*** MATERIAL FOR THIS TASK ***
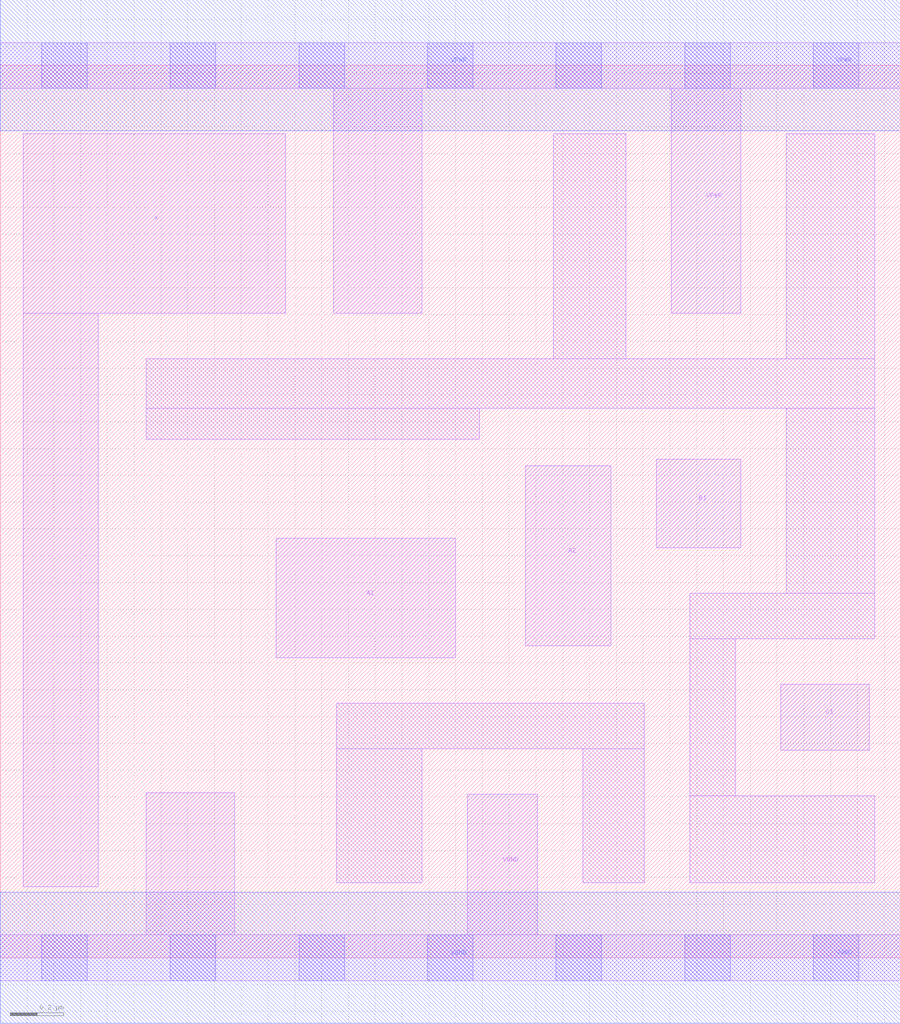
<source format=lef>
# Copyright 2020 The SkyWater PDK Authors
#
# Licensed under the Apache License, Version 2.0 (the "License");
# you may not use this file except in compliance with the License.
# You may obtain a copy of the License at
#
#     https://www.apache.org/licenses/LICENSE-2.0
#
# Unless required by applicable law or agreed to in writing, software
# distributed under the License is distributed on an "AS IS" BASIS,
# WITHOUT WARRANTIES OR CONDITIONS OF ANY KIND, either express or implied.
# See the License for the specific language governing permissions and
# limitations under the License.
#
# SPDX-License-Identifier: Apache-2.0

VERSION 5.7 ;
  NAMESCASESENSITIVE ON ;
  NOWIREEXTENSIONATPIN ON ;
  DIVIDERCHAR "/" ;
  BUSBITCHARS "[]" ;
UNITS
  DATABASE MICRONS 200 ;
END UNITS
MACRO sky130_fd_sc_lp__o211a_0
  CLASS CORE ;
  SOURCE USER ;
  FOREIGN sky130_fd_sc_lp__o211a_0 ;
  ORIGIN  0.000000  0.000000 ;
  SIZE  3.360000 BY  3.330000 ;
  SYMMETRY X Y R90 ;
  SITE unit ;
  PIN A1
    ANTENNAGATEAREA  0.159000 ;
    DIRECTION INPUT ;
    USE SIGNAL ;
    PORT
      LAYER li1 ;
        RECT 1.030000 1.120000 1.700000 1.565000 ;
    END
  END A1
  PIN A2
    ANTENNAGATEAREA  0.159000 ;
    DIRECTION INPUT ;
    USE SIGNAL ;
    PORT
      LAYER li1 ;
        RECT 1.960000 1.165000 2.280000 1.835000 ;
    END
  END A2
  PIN B1
    ANTENNAGATEAREA  0.159000 ;
    DIRECTION INPUT ;
    USE SIGNAL ;
    PORT
      LAYER li1 ;
        RECT 2.450000 1.530000 2.765000 1.860000 ;
    END
  END B1
  PIN C1
    ANTENNAGATEAREA  0.159000 ;
    DIRECTION INPUT ;
    USE SIGNAL ;
    PORT
      LAYER li1 ;
        RECT 2.915000 0.775000 3.245000 1.020000 ;
    END
  END C1
  PIN X
    ANTENNADIFFAREA  0.498500 ;
    DIRECTION OUTPUT ;
    USE SIGNAL ;
    PORT
      LAYER li1 ;
        RECT 0.085000 0.265000 0.365000 2.405000 ;
        RECT 0.085000 2.405000 1.065000 3.075000 ;
    END
  END X
  PIN VGND
    DIRECTION INOUT ;
    USE GROUND ;
    PORT
      LAYER li1 ;
        RECT 0.000000 -0.085000 3.360000 0.085000 ;
        RECT 0.545000  0.085000 0.875000 0.615000 ;
        RECT 1.745000  0.085000 2.005000 0.610000 ;
      LAYER mcon ;
        RECT 0.155000 -0.085000 0.325000 0.085000 ;
        RECT 0.635000 -0.085000 0.805000 0.085000 ;
        RECT 1.115000 -0.085000 1.285000 0.085000 ;
        RECT 1.595000 -0.085000 1.765000 0.085000 ;
        RECT 2.075000 -0.085000 2.245000 0.085000 ;
        RECT 2.555000 -0.085000 2.725000 0.085000 ;
        RECT 3.035000 -0.085000 3.205000 0.085000 ;
      LAYER met1 ;
        RECT 0.000000 -0.245000 3.360000 0.245000 ;
    END
  END VGND
  PIN VPWR
    DIRECTION INOUT ;
    USE POWER ;
    PORT
      LAYER li1 ;
        RECT 0.000000 3.245000 3.360000 3.415000 ;
        RECT 1.245000 2.405000 1.575000 3.245000 ;
        RECT 2.505000 2.405000 2.765000 3.245000 ;
      LAYER mcon ;
        RECT 0.155000 3.245000 0.325000 3.415000 ;
        RECT 0.635000 3.245000 0.805000 3.415000 ;
        RECT 1.115000 3.245000 1.285000 3.415000 ;
        RECT 1.595000 3.245000 1.765000 3.415000 ;
        RECT 2.075000 3.245000 2.245000 3.415000 ;
        RECT 2.555000 3.245000 2.725000 3.415000 ;
        RECT 3.035000 3.245000 3.205000 3.415000 ;
      LAYER met1 ;
        RECT 0.000000 3.085000 3.360000 3.575000 ;
    END
  END VPWR
  OBS
    LAYER li1 ;
      RECT 0.545000 1.935000 1.790000 2.050000 ;
      RECT 0.545000 2.050000 3.265000 2.235000 ;
      RECT 1.255000 0.280000 1.575000 0.780000 ;
      RECT 1.255000 0.780000 2.405000 0.950000 ;
      RECT 2.065000 2.235000 2.335000 3.075000 ;
      RECT 2.175000 0.280000 2.405000 0.780000 ;
      RECT 2.575000 0.280000 3.265000 0.605000 ;
      RECT 2.575000 0.605000 2.745000 1.190000 ;
      RECT 2.575000 1.190000 3.265000 1.360000 ;
      RECT 2.935000 1.360000 3.265000 2.050000 ;
      RECT 2.935000 2.235000 3.265000 3.075000 ;
  END
END sky130_fd_sc_lp__o211a_0

</source>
***
| PROBLEM DESCRIPTION |
Reproduce the entries above exactly, without images.

| EXPECTED ANSWER |
<source format=lef>
# Copyright 2020 The SkyWater PDK Authors
#
# Licensed under the Apache License, Version 2.0 (the "License");
# you may not use this file except in compliance with the License.
# You may obtain a copy of the License at
#
#     https://www.apache.org/licenses/LICENSE-2.0
#
# Unless required by applicable law or agreed to in writing, software
# distributed under the License is distributed on an "AS IS" BASIS,
# WITHOUT WARRANTIES OR CONDITIONS OF ANY KIND, either express or implied.
# See the License for the specific language governing permissions and
# limitations under the License.
#
# SPDX-License-Identifier: Apache-2.0

VERSION 5.7 ;
  NAMESCASESENSITIVE ON ;
  NOWIREEXTENSIONATPIN ON ;
  DIVIDERCHAR "/" ;
  BUSBITCHARS "[]" ;
UNITS
  DATABASE MICRONS 200 ;
END UNITS
MACRO sky130_fd_sc_lp__o211a_0
  CLASS CORE ;
  SOURCE USER ;
  FOREIGN sky130_fd_sc_lp__o211a_0 ;
  ORIGIN  0.000000  0.000000 ;
  SIZE  3.360000 BY  3.330000 ;
  SYMMETRY X Y R90 ;
  SITE unit ;
  PIN A1
    ANTENNAGATEAREA  0.159000 ;
    DIRECTION INPUT ;
    USE SIGNAL ;
    PORT
      LAYER li1 ;
        RECT 1.030000 1.120000 1.700000 1.565000 ;
    END
  END A1
  PIN A2
    ANTENNAGATEAREA  0.159000 ;
    DIRECTION INPUT ;
    USE SIGNAL ;
    PORT
      LAYER li1 ;
        RECT 1.960000 1.165000 2.280000 1.835000 ;
    END
  END A2
  PIN B1
    ANTENNAGATEAREA  0.159000 ;
    DIRECTION INPUT ;
    USE SIGNAL ;
    PORT
      LAYER li1 ;
        RECT 2.450000 1.530000 2.765000 1.860000 ;
    END
  END B1
  PIN C1
    ANTENNAGATEAREA  0.159000 ;
    DIRECTION INPUT ;
    USE SIGNAL ;
    PORT
      LAYER li1 ;
        RECT 2.915000 0.775000 3.245000 1.020000 ;
    END
  END C1
  PIN X
    ANTENNADIFFAREA  0.498500 ;
    DIRECTION OUTPUT ;
    USE SIGNAL ;
    PORT
      LAYER li1 ;
        RECT 0.085000 0.265000 0.365000 2.405000 ;
        RECT 0.085000 2.405000 1.065000 3.075000 ;
    END
  END X
  PIN VGND
    DIRECTION INOUT ;
    USE GROUND ;
    PORT
      LAYER li1 ;
        RECT 0.000000 -0.085000 3.360000 0.085000 ;
        RECT 0.545000  0.085000 0.875000 0.615000 ;
        RECT 1.745000  0.085000 2.005000 0.610000 ;
      LAYER mcon ;
        RECT 0.155000 -0.085000 0.325000 0.085000 ;
        RECT 0.635000 -0.085000 0.805000 0.085000 ;
        RECT 1.115000 -0.085000 1.285000 0.085000 ;
        RECT 1.595000 -0.085000 1.765000 0.085000 ;
        RECT 2.075000 -0.085000 2.245000 0.085000 ;
        RECT 2.555000 -0.085000 2.725000 0.085000 ;
        RECT 3.035000 -0.085000 3.205000 0.085000 ;
      LAYER met1 ;
        RECT 0.000000 -0.245000 3.360000 0.245000 ;
    END
  END VGND
  PIN VPWR
    DIRECTION INOUT ;
    USE POWER ;
    PORT
      LAYER li1 ;
        RECT 0.000000 3.245000 3.360000 3.415000 ;
        RECT 1.245000 2.405000 1.575000 3.245000 ;
        RECT 2.505000 2.405000 2.765000 3.245000 ;
      LAYER mcon ;
        RECT 0.155000 3.245000 0.325000 3.415000 ;
        RECT 0.635000 3.245000 0.805000 3.415000 ;
        RECT 1.115000 3.245000 1.285000 3.415000 ;
        RECT 1.595000 3.245000 1.765000 3.415000 ;
        RECT 2.075000 3.245000 2.245000 3.415000 ;
        RECT 2.555000 3.245000 2.725000 3.415000 ;
        RECT 3.035000 3.245000 3.205000 3.415000 ;
      LAYER met1 ;
        RECT 0.000000 3.085000 3.360000 3.575000 ;
    END
  END VPWR
  OBS
    LAYER li1 ;
      RECT 0.545000 1.935000 1.790000 2.050000 ;
      RECT 0.545000 2.050000 3.265000 2.235000 ;
      RECT 1.255000 0.280000 1.575000 0.780000 ;
      RECT 1.255000 0.780000 2.405000 0.950000 ;
      RECT 2.065000 2.235000 2.335000 3.075000 ;
      RECT 2.175000 0.280000 2.405000 0.780000 ;
      RECT 2.575000 0.280000 3.265000 0.605000 ;
      RECT 2.575000 0.605000 2.745000 1.190000 ;
      RECT 2.575000 1.190000 3.265000 1.360000 ;
      RECT 2.935000 1.360000 3.265000 2.050000 ;
      RECT 2.935000 2.235000 3.265000 3.075000 ;
  END
END sky130_fd_sc_lp__o211a_0

</source>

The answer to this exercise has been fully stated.